Jan Hajič will introduce the efforts and tools related to the computational chant scholarship efforts in Prague. Then, two specific experimental methods will be presented. Vojtěch Lanz will talk about segmenting chant melodies that would make it theoretically optimal to remember the repertoire, and Jan Hajič will then introduce methods from bioinformatics to track the evolution of chant melody. We welcome discussion especially on what our methods still need in order to provide more solid and specific insights.

14:30-15:30: Digital chant scholarship in Würzburg. Tim Eipert.

In the talk, Tim Eipert will showcase the use of digital tools developed in the context of Corpus Monodicum, a long-term project at the University of Würzburg.
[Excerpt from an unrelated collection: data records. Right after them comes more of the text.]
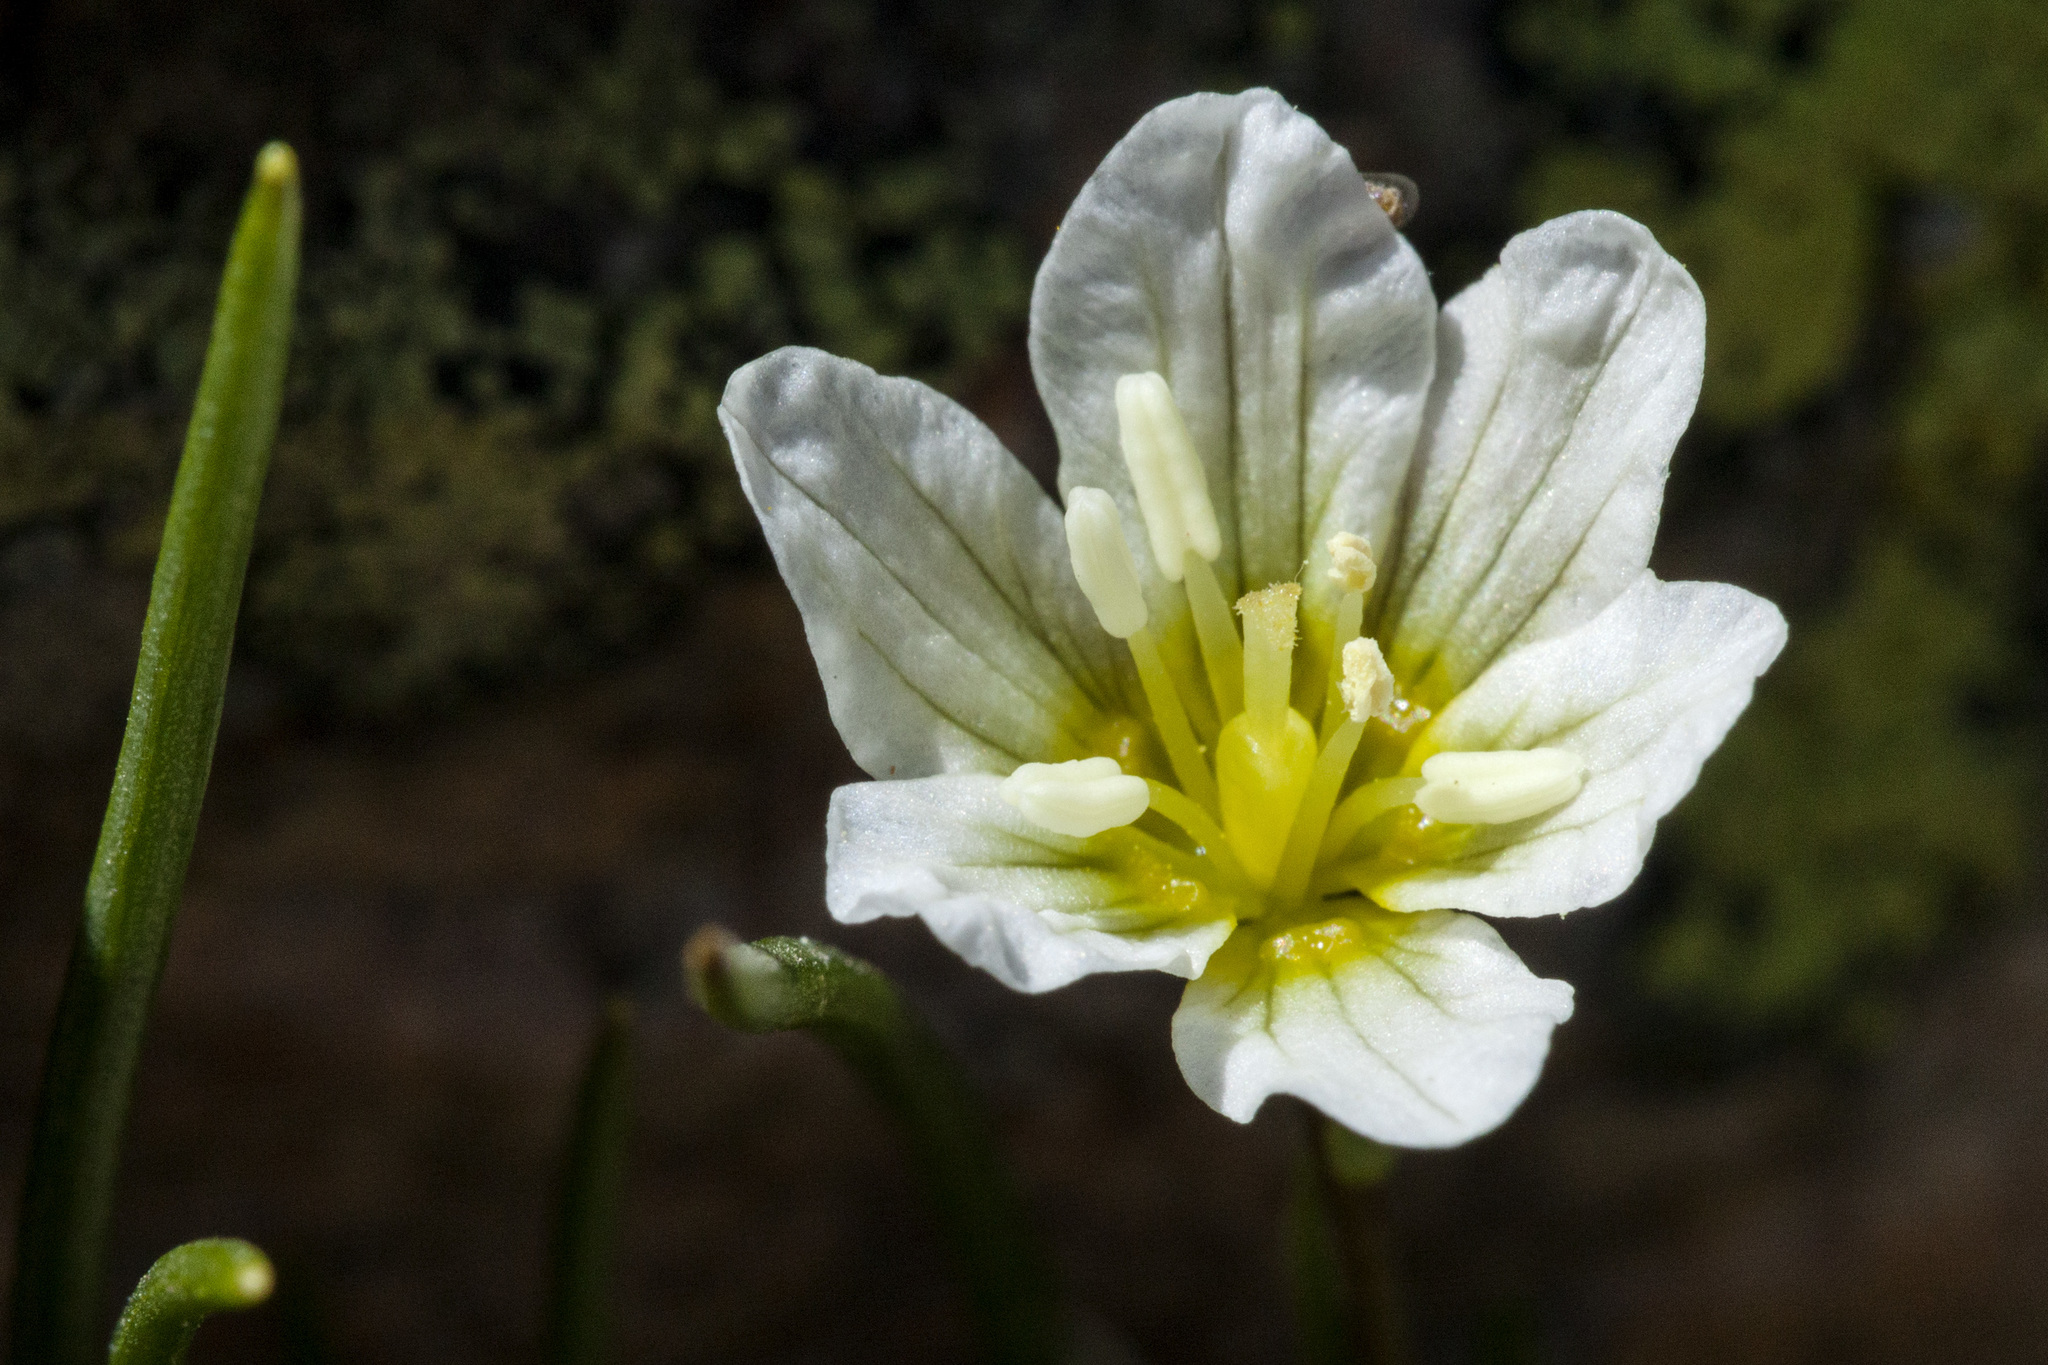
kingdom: Plantae
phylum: Tracheophyta
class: Liliopsida
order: Liliales
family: Liliaceae
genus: Gagea
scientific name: Gagea serotina
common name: Snowdon lily
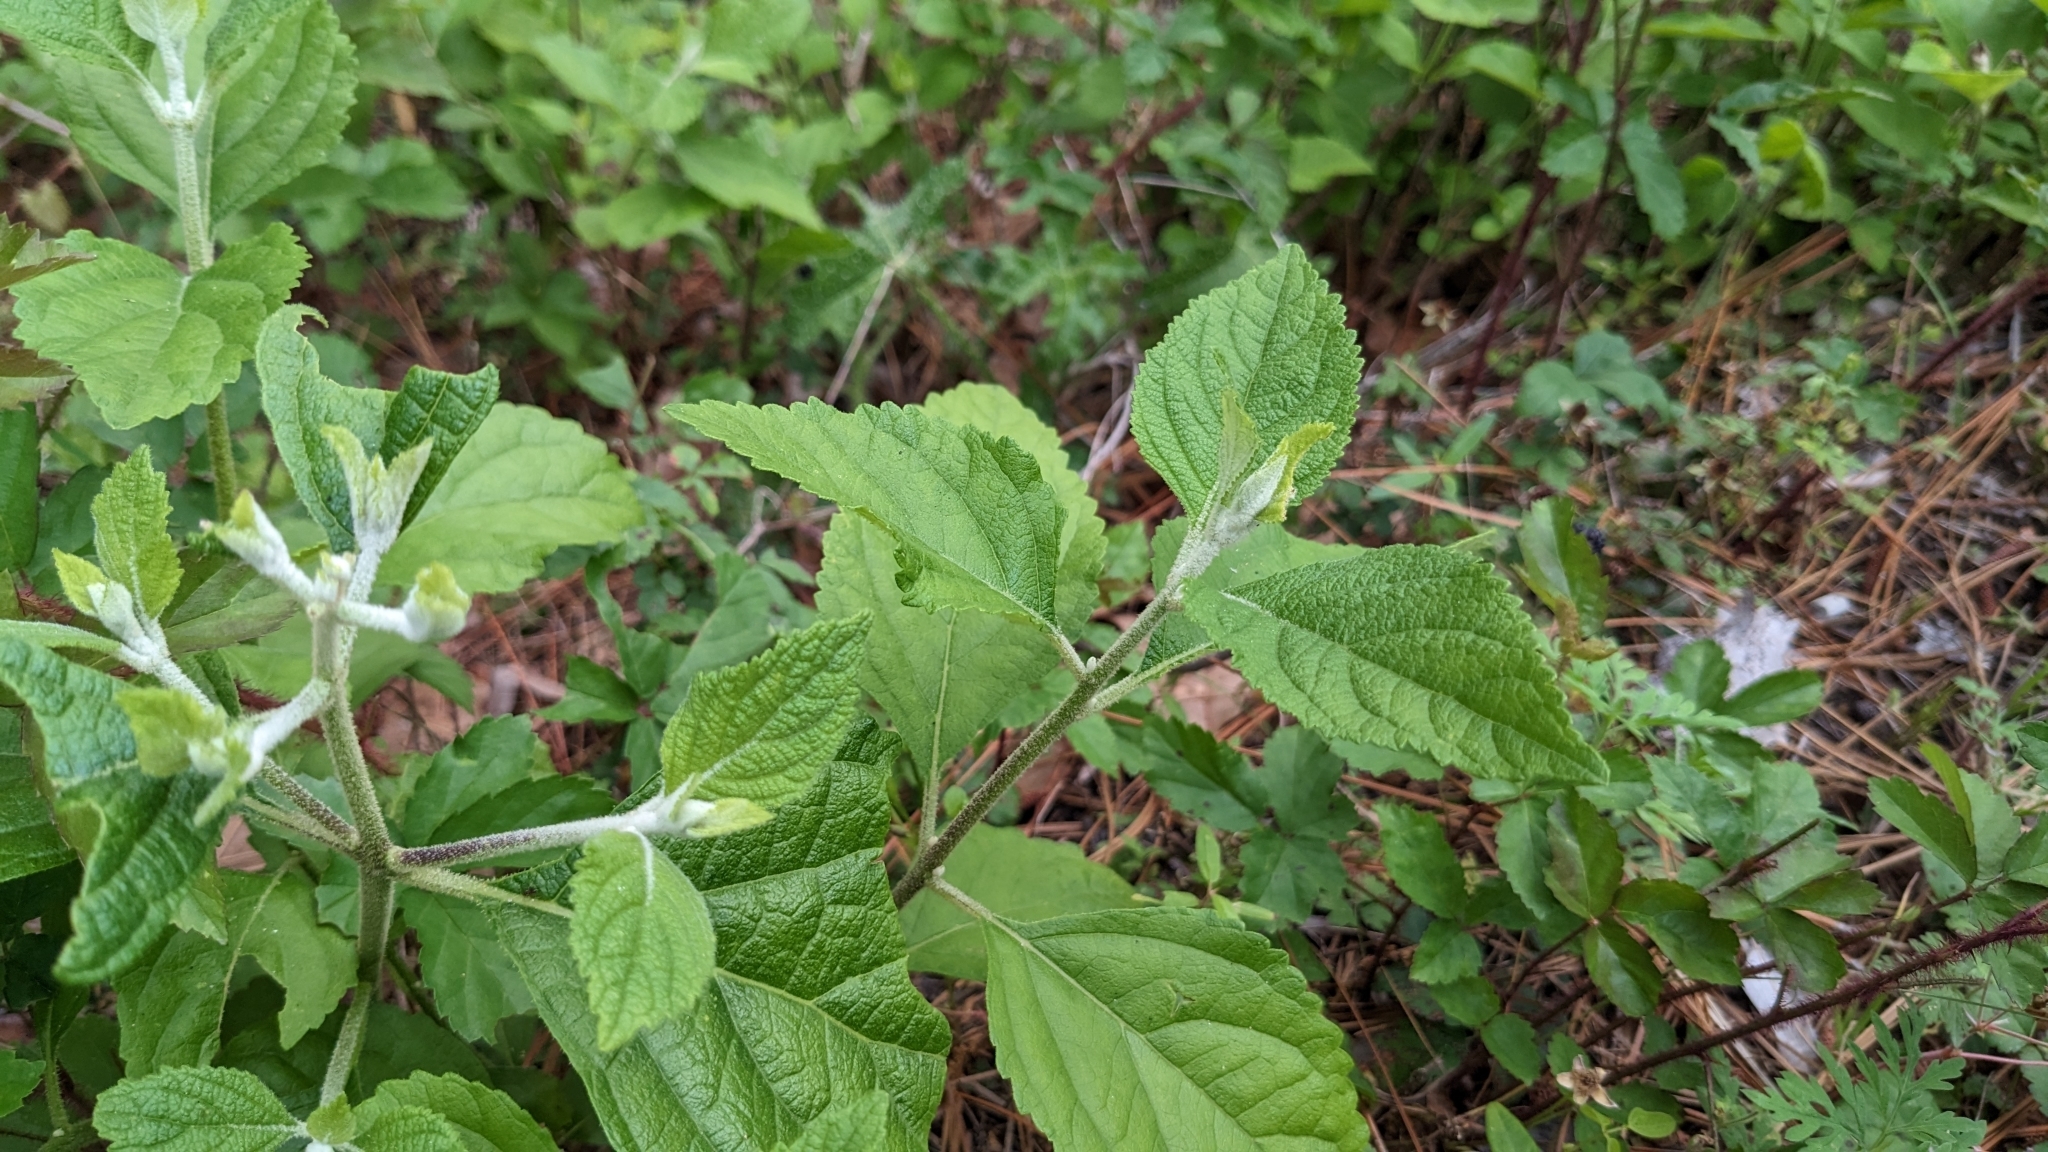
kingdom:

Newly created datasets will be presented, as well as ideas and concepts for digital analysis of different chant corpora, including the use of stochastic block models and phylogenetic methods.

Each block is expected to have about 45 minutes of talk and 15 minutes of discussion. At the end, there is an extra half hour for free discussion.

The workshop is part of knowledge mobilization activities on part of the Digital Analysis of Chant Transmission project - DACT, supported by the Social Sciences and Humanities Research Council of Canada (SSHRC), grant no. 895-2023-1002.

CV: 

Tim Eipert currently holds a position as a Research Assistant at the edition project Corpus Monodicum: Die einstimmige Musik des lateinischen Mittelalters. In 2020, he successfully completed his Master's degree in Musicology, specializing in a thesis focused on the automated segmentation of medieval chants. His research interests primarily revolve around critically employing computer-assisted methods to address music theory questions in diverse contexts such as medieval transmission or jazz, as well as exploring topics related to digital editing.